The History of Sexuality is a three-volume work, but it is volume 1 that is most-read and most-noted. Against the conventional wisdom that that the modern state sought to repress expressions of human sexuality and deny the centrality of sex to life, Foucault explores the myriad ways sexuality was re-thought, re-articulated, deployed by agencies of the state to monitor, manage and exploit human populations. Sex is not ignored let alone erased in the nineteenth century; sex is everywhere, and becomes a matter of state interest as general populations are re-cast as citizenry, people as instruments of national production, communities as collections of human beings to be studied, managed, deployed for or against various ends.

A communist and structuralist thinker until the mid to late 1960s, Michel Foucault became one of the central figures in what was called post-structuralism, though he himself rejected the term, defining his work instead as a critique of modernity. Whatever you call it, it is important, it is influential, and there is scarcely a field in the social sciences untouched by Michel Foucault. Plus he didn’t bother nearly so much as most academics with endless footnotes and sources that just make stuff hard to read. For that, alone, I’m thankful.

Read The History of Sexuality, even if you’re not into the academic stuff. Or read Madness and Civilization, or read Discipline and Punish. This is work that not only changes academic discourse, it profoundly changes the way we see social institutions and our complicated relationships with them.

Old Yeller

Old Yeller
Fred Gipson

A boy and his dog. When we think Old Yeller, we often think of the movie, but it’s on this list because before and since the book has had a life and an impact of its own. There’s no especially great commentary to come up with for this one – stray dog wanders into the farm life of a hard-working family; dog loves boy, boy grows to love dog; dog puts its own life at risk to defend the family; tragic ending – we all know it, but I am loathe to give it away just in case. A boy’s love, a good dog, growing up and the hard hard beauty of the world. That’s Old Yeller.
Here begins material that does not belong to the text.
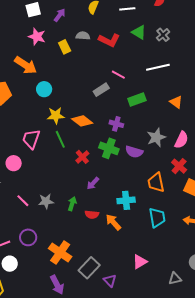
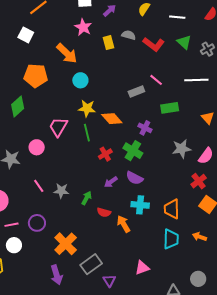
purple semicircle: (134, 152) -> (134, 178), moved
orange trapezoid: (156, 183) -> (172, 209), moved
cyan trapezoid: (157, 218) -> (171, 239), moved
Gipson sets Old Yeller in Texas at the end of the American civil war, but it could be anywhere, anytime. One of those standard, timeless stories that no one ever forgets, just enough hardship and emotional strife to make the perfect Disney film. And a reminder that the most simple stories are often the most lasting.

Because I Could Not Stop for Death

Because I Could Not Stop for Death
Emily Dickinson

A later poem of Emily Dickinson, and one of the most best-known American poems of all time, “Because I Could Not Stop for Death” reflects upon the approaching end of life with calm acceptance, a peace with the recognition that the passage is less an ending than a beginning. Written in the year of her death and published posthumously in 1890, the poems famous opening stanza is followed by a straightforward imagining of her carriage-ride with death past the moments of her life, past the grave and to forever.

Hardly-known as a poet in her own lifetime, Dickinson was recognized more for her gardening, her extensive seclusion, and her virtually-exclusive wearing of white for a good many years. Less than a dozen of her nearly-1800 poems were published while she lived, and for decades afterwards she was often thought of as a mediocre voice if she was considered at all. The 1920s and 1930s, however, saw considerably-more attention paid to Emily Dickinson’s work, and she was increasingly-recognized as one of the great modern poets to emerge from the United States.